● **TASK TO COMPLETE**: Up to and including the line with "nuclear staining for", copy the records below exactly from their first line.

[Records contained in a dataset]
================
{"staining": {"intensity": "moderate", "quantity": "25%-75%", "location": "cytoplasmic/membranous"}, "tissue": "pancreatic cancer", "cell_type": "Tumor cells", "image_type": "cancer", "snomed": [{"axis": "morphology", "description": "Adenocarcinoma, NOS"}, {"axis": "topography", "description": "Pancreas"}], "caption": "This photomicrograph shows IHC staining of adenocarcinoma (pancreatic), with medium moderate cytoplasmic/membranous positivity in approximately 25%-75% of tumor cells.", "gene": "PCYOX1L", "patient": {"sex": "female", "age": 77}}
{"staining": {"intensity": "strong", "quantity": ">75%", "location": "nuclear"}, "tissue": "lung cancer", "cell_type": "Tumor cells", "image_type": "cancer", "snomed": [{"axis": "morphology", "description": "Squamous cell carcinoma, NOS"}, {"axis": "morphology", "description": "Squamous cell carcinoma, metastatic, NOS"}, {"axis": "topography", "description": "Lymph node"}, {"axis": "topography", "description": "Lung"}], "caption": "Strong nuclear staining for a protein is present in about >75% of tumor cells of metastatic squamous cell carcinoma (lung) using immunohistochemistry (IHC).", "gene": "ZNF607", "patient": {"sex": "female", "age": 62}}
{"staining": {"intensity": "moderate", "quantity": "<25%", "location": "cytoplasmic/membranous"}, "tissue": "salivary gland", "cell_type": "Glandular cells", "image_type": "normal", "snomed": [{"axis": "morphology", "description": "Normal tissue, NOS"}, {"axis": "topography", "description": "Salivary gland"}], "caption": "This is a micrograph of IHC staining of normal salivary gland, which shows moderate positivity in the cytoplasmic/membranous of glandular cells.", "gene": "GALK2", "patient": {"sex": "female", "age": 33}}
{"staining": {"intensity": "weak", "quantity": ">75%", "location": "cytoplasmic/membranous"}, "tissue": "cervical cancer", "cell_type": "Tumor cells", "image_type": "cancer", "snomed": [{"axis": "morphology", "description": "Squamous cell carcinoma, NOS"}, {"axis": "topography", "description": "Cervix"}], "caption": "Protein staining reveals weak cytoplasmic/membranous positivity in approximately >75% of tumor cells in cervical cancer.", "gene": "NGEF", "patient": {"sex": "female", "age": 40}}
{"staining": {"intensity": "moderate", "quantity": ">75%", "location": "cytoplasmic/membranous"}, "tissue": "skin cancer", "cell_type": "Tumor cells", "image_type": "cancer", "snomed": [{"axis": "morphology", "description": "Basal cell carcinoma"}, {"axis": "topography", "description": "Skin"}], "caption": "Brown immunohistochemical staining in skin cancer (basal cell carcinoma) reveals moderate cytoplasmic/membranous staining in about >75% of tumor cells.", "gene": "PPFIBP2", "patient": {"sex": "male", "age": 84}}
================
● **OUTPUT FOR THIS TASK**:
{"staining": {"intensity": "moderate", "quantity": "25%-75%", "location": "cytoplasmic/membranous"}, "tissue": "pancreatic cancer", "cell_type": "Tumor cells", "image_type": "cancer", "snomed": [{"axis": "morphology", "description": "Adenocarcinoma, NOS"}, {"axis": "topography", "description": "Pancreas"}], "caption": "This photomicrograph shows IHC staining of adenocarcinoma (pancreatic), with medium moderate cytoplasmic/membranous positivity in approximately 25%-75% of tumor cells.", "gene": "PCYOX1L", "patient": {"sex": "female", "age": 77}}
{"staining": {"intensity": "strong", "quantity": ">75%", "location": "nuclear"}, "tissue": "lung cancer", "cell_type": "Tumor cells", "image_type": "cancer", "snomed": [{"axis": "morphology", "description": "Squamous cell carcinoma, NOS"}, {"axis": "morphology", "description": "Squamous cell carcinoma, metastatic, NOS"}, {"axis": "topography", "description": "Lymph node"}, {"axis": "topography", "description": "Lung"}], "caption": "Strong nuclear staining for a protein is present in about >75% of tumor cells of metastatic squamous cell carcinoma (lung) using immunohistochemistry (IHC).", "gene": "ZNF607", "patient": {"sex": "female", "age": 62}}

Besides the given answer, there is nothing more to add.